Shopping mall in Caracas, Venezuela

El Recreo Shopping Mall is a large shopping mall in the commercial, financial, tourist and cultural district of Sabana Grande, Caracas, Venezuela. According to Top Shopping Centers magazine, the mall averaged three million visitors per month in 2013-2014. At 28 m and seven floors below grade, it is Latin America's deepest construction and part of the late-1990s real-estate boom in Sabana Grande. El Recreo Shopping Mall was designed by Venezuelan architects Carlos Gómez de Llarena and Moisés Benacerraf. The shopping center's twin towers—the 125 m Citibank and Movilnet Towers—are the tallest skyscrapers in the Venezuelan capital.
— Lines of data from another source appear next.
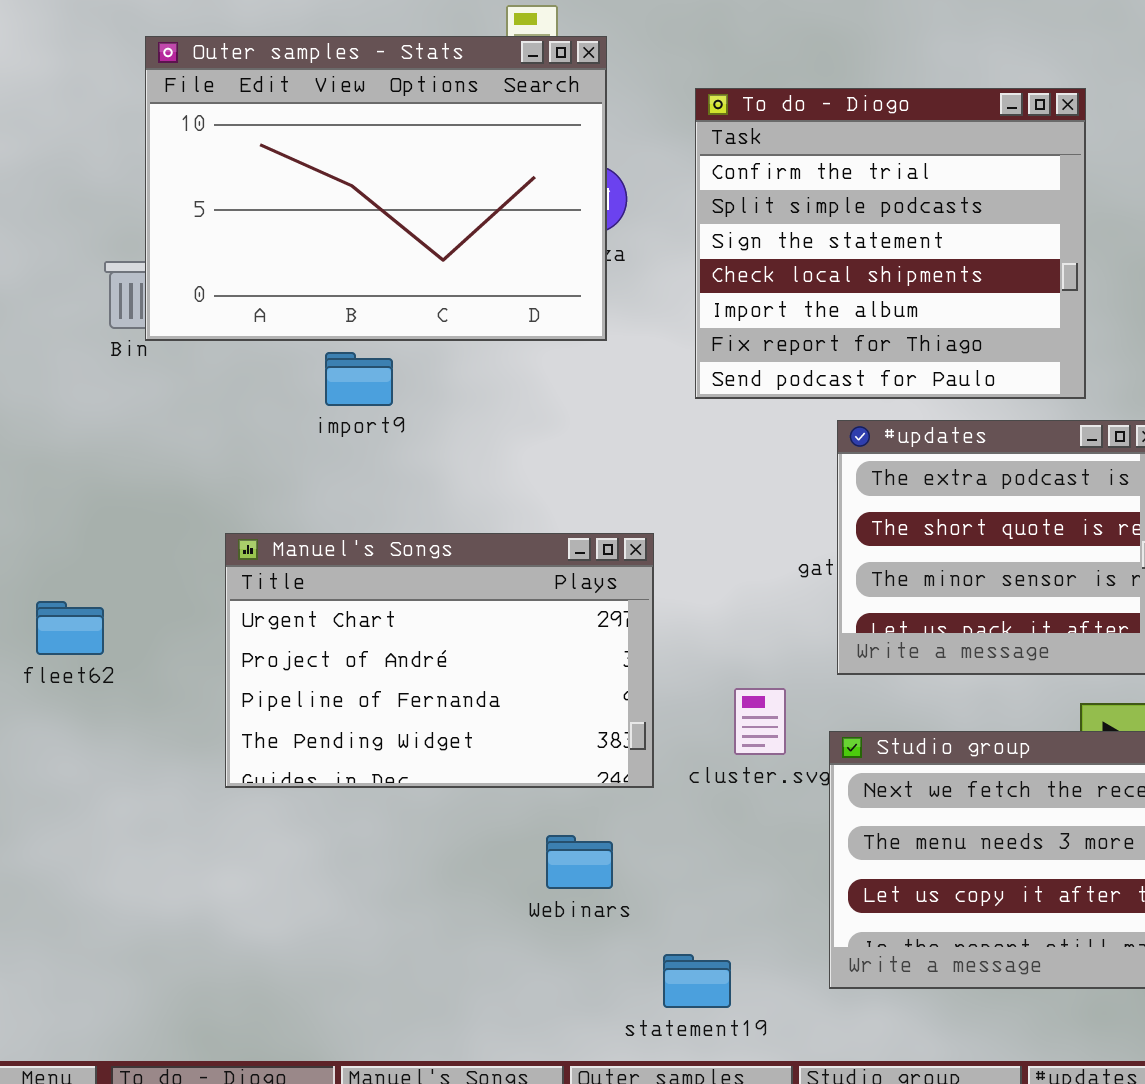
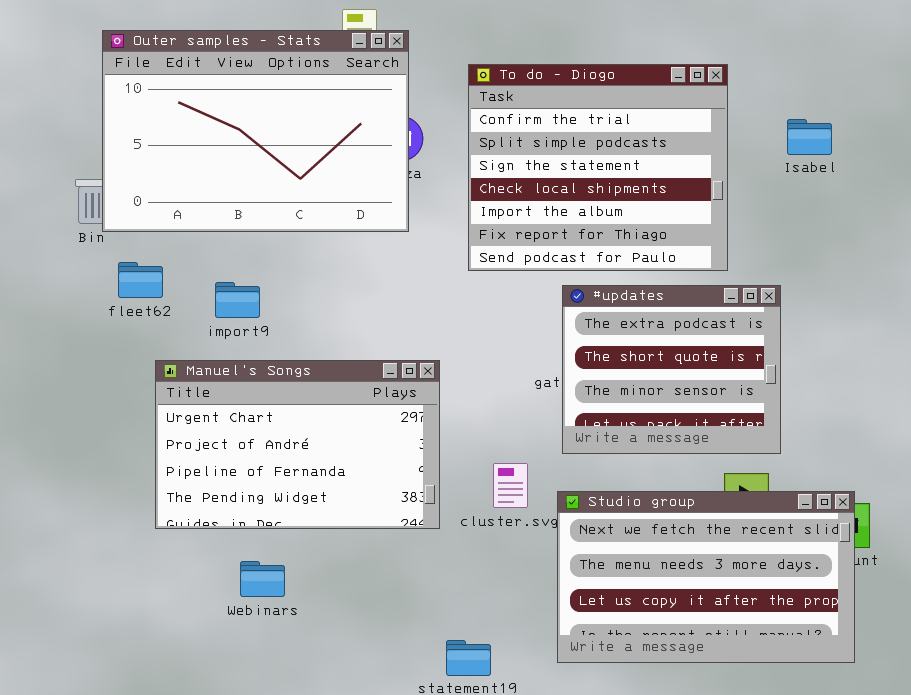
import9: [325,352,393,406] -> [215,282,260,318], moved
fleet62: [36,601,104,655] -> [118,262,163,298], moved
Webinars: [546,835,613,889] -> [240,561,285,597], moved

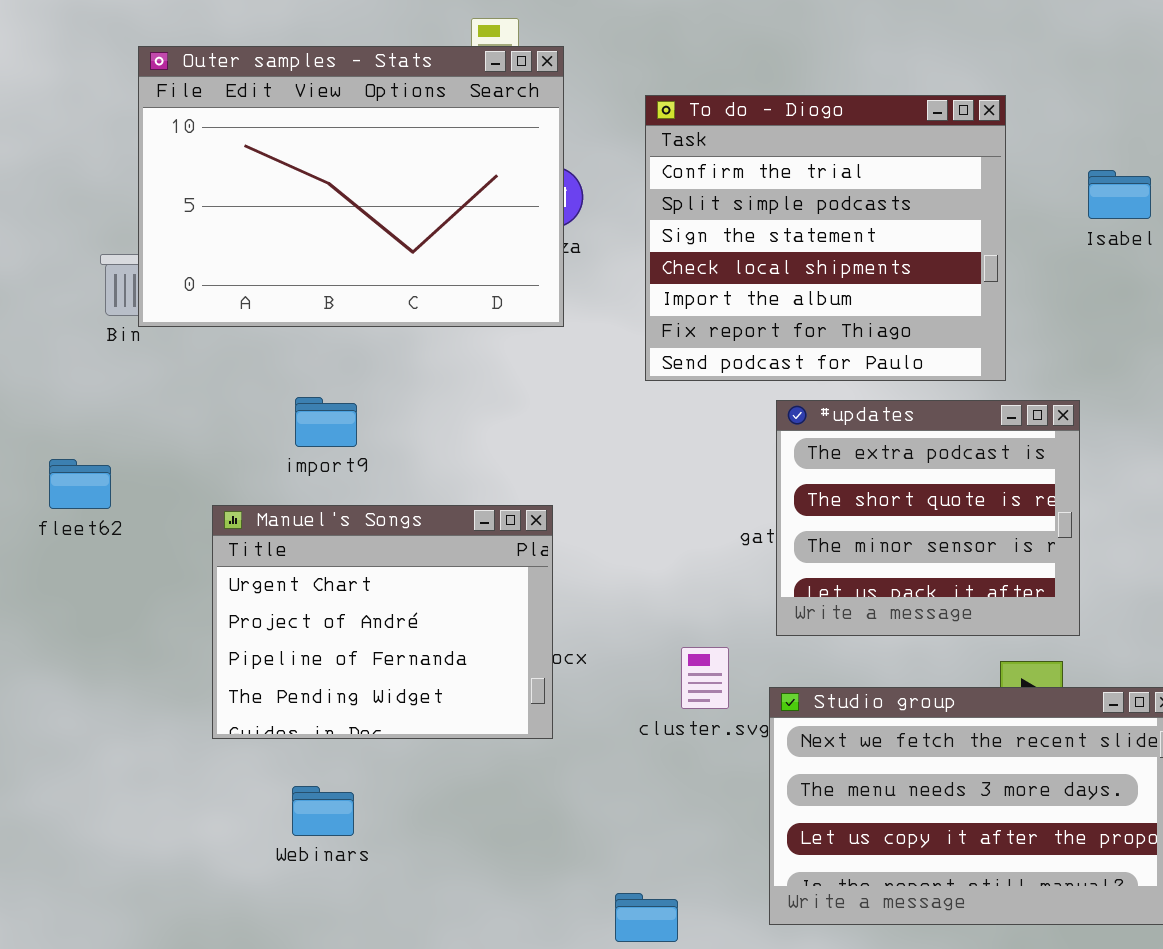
fleet62: [118,262,163,298] -> [49,459,111,509], moved
Manuel's Songs: [155,360,440,529] -> [212,505,553,739], resized
Webinars: [240,561,285,597] -> [292,786,354,836], moved

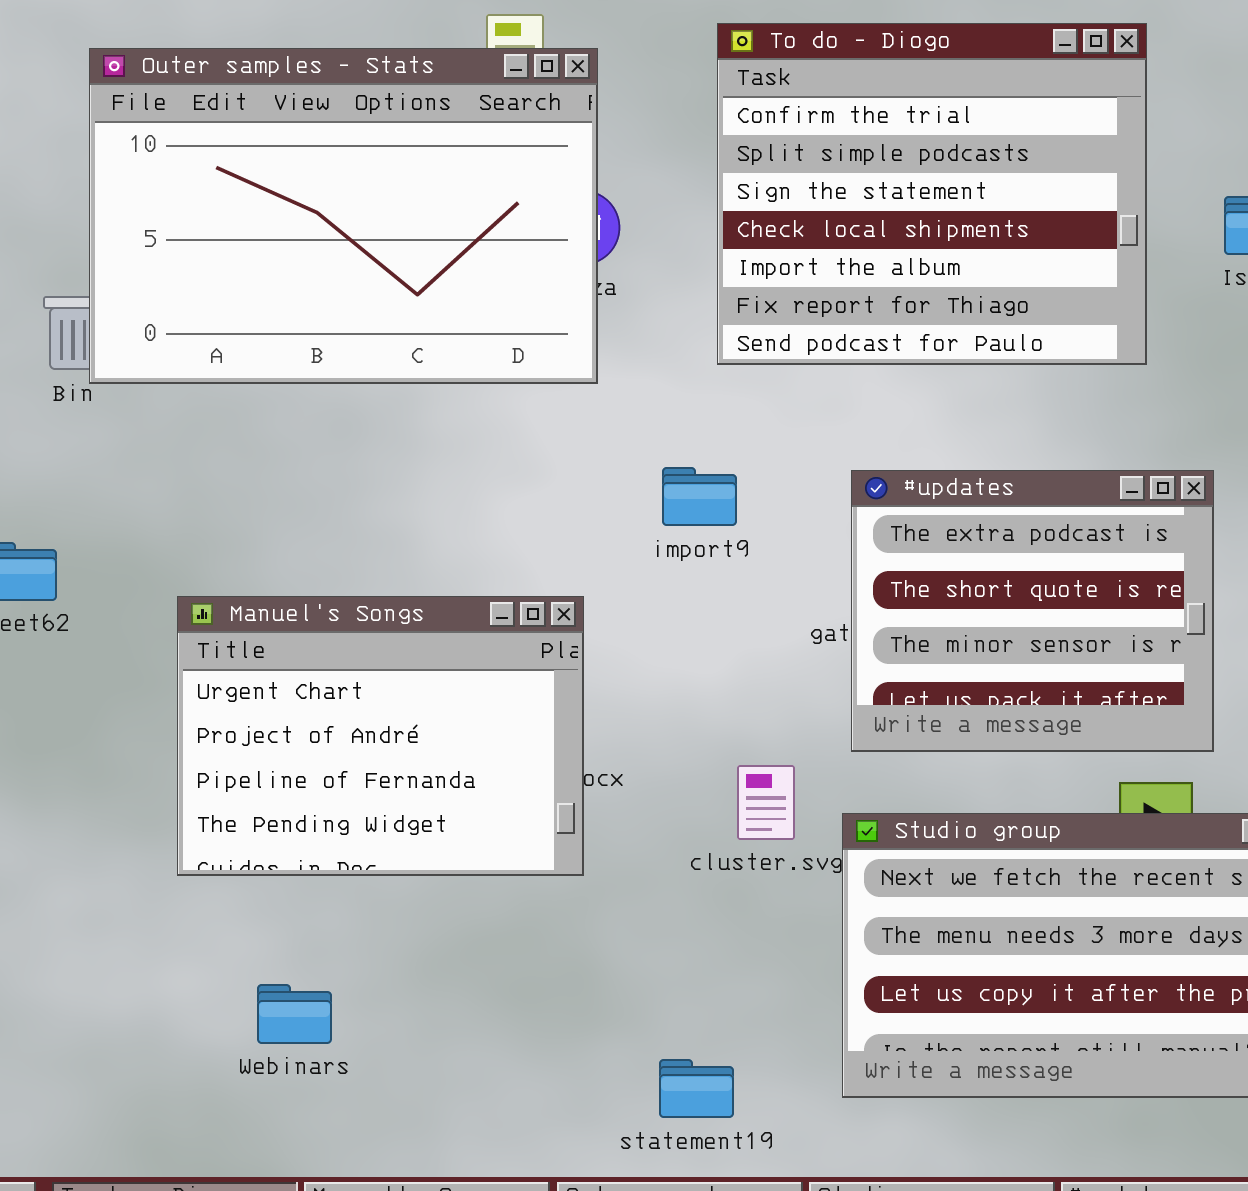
To do - Diogo: [645,95,1006,381] -> [717,23,1147,365], moved
import9: [295,397,357,447] -> [662,467,737,526], moved
Webinars: [292,786,354,836] -> [257,984,332,1044], moved

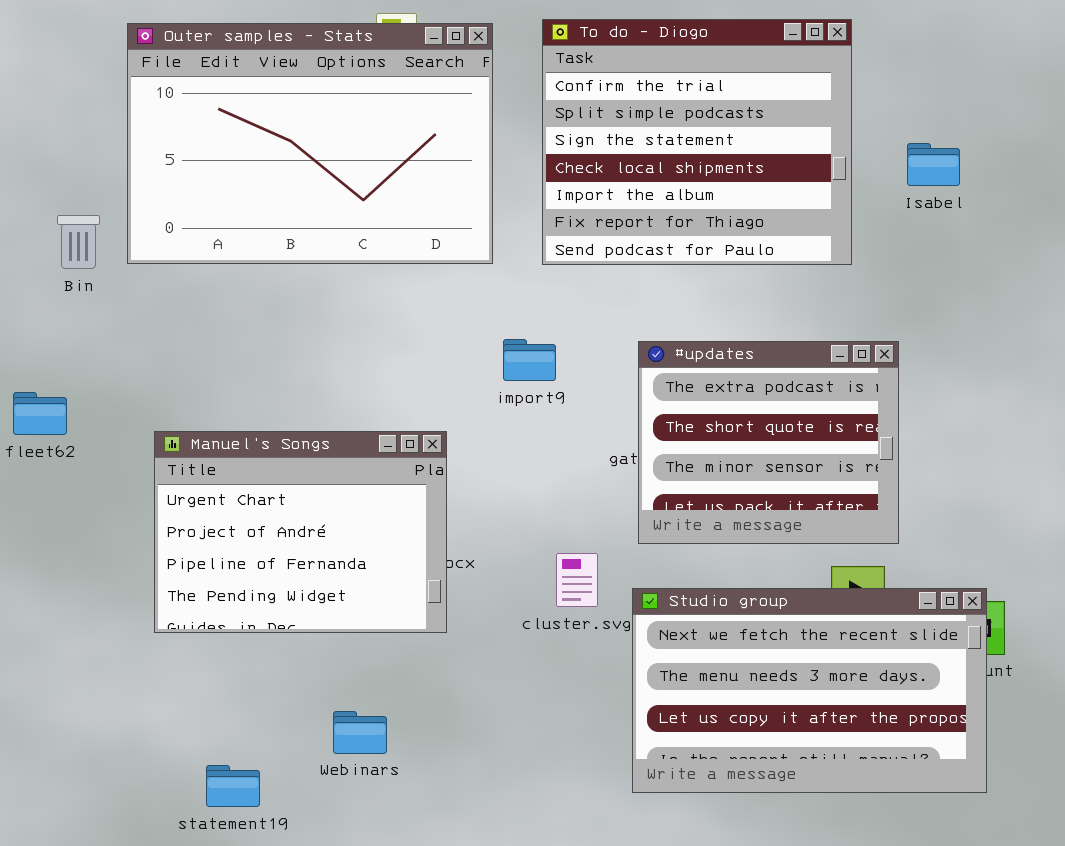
Outer samples - Stats: [89,48,598,384] -> [127,23,493,264], moved
Webinars: [257,984,332,1044] -> [333,711,387,754], moved
statement19: [659,1059,734,1118] -> [206,765,260,807], moved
The mall is connected to the Gran Meliá Caracas Hotel.

== Overview ==
The mixed-use commercial center, with office towers and commercial space, has investors from North America and Venezuela. The commercial area, about 30000 m2, has a variety of shops. Its fitness center, Gold's Gym El Recreo, was ranked as the company's best international gym during its annual convention in 2011. The mall, also used for noncommercial purposes, has lent its facilities to Espacio Anna Frank of the Venezuelan Jewish community.

The food court, a dedicated 2263 m2 floor with seating for over 1000 people, is Venezuela's largest. It serves dishes from a variety of cuisines, including Italian, Spanish, Japanese, Mexican and American.